* _Stored data_
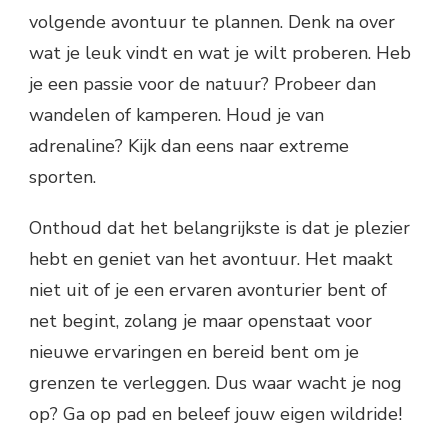
volgende avontuur te plannen. Denk na over
wat je leuk vindt en wat je wilt proberen. Heb
je een passie voor de natuur? Probeer dan
wandelen of kamperen. Houd je van
adrenaline? Kijk dan eens naar extreme
sporten.
Onthoud dat het belangrijkste is dat je plezier
hebt en geniet van het avontuur. Het maakt
niet uit of je een ervaren avonturier bent of
net begint, zolang je maar openstaat voor
nieuwe ervaringen en bereid bent om je
grenzen te verleggen. Dus waar wacht je nog
op? Ga op pad en beleef jouw eigen wildride!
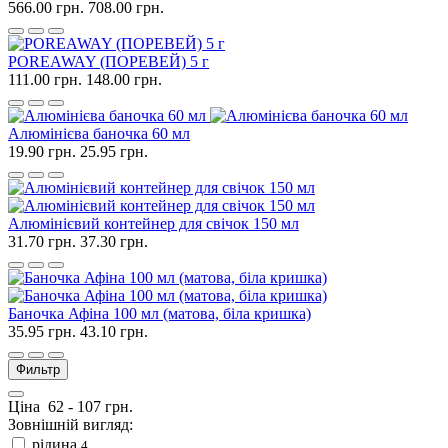
566.00 грн.
708.00 грн.
POREAWAY (ПОРЕВЕЙ) 5 г
111.00 грн.
148.00 грн.
Алюмінієва баночка 60 мл
19.90 грн.
25.95 грн.
Алюмінієвий контейнер для свічок 150 мл
31.70 грн.
37.30 грн.
Баночка Афіна 100 мл (матова, біла кришка)
35.95 грн.
43.10 грн.
Фильтр
Ціна
62
-
107
грн.
Зовнішній вигляд:
рідина
4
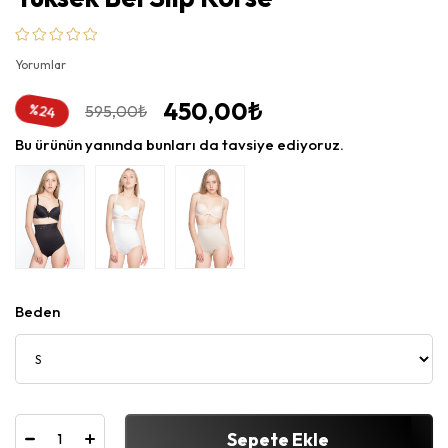
Yorumlar
450,00₺
595,00₺
%
24
İndirim
Bu ürünün yanında bunları da tavsiye ediyoruz.
Beden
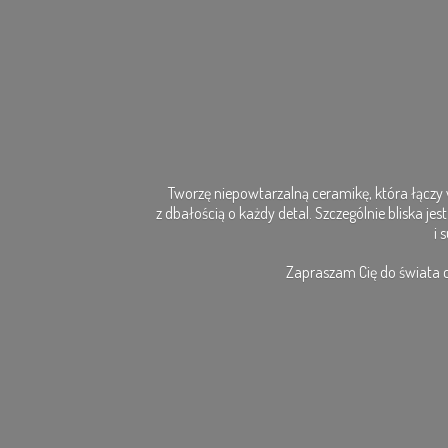
Tworzę niepowtarzalną ceramikę, która łączy w
z dbałością o każdy detal. Szczególnie bliska je
i 
Zapraszam Cię do świata cer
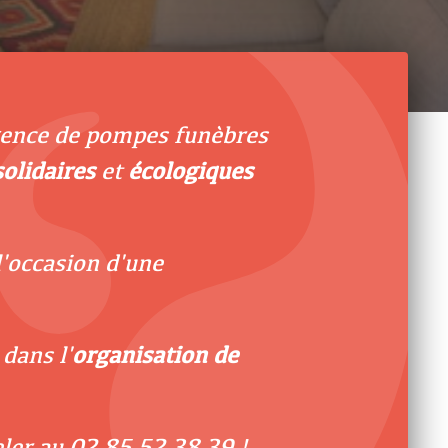
gence de pompes funèbres
solidaires
et
écologiques
l'occasion d'une
dans l'
organisation de
eler au
02 85 52 38 39
!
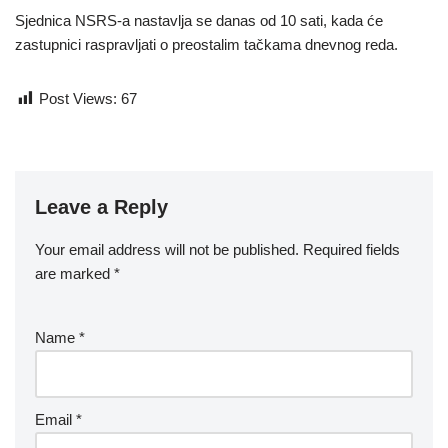
Sjednica NSRS-a nastavlja se danas od 10 sati, kada će
zastupnici raspravljati o preostalim tačkama dnevnog reda.
Post Views:
67
Leave a Reply
Your email address will not be published.
Required fields
are marked
*
Name
*
Email
*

* _Assignment_
If a line in the records above contains the string "bent", copy that line out.

* _Result of this task_
niet uit of je een ervaren avonturier bent of
nieuwe ervaringen en bereid bent om je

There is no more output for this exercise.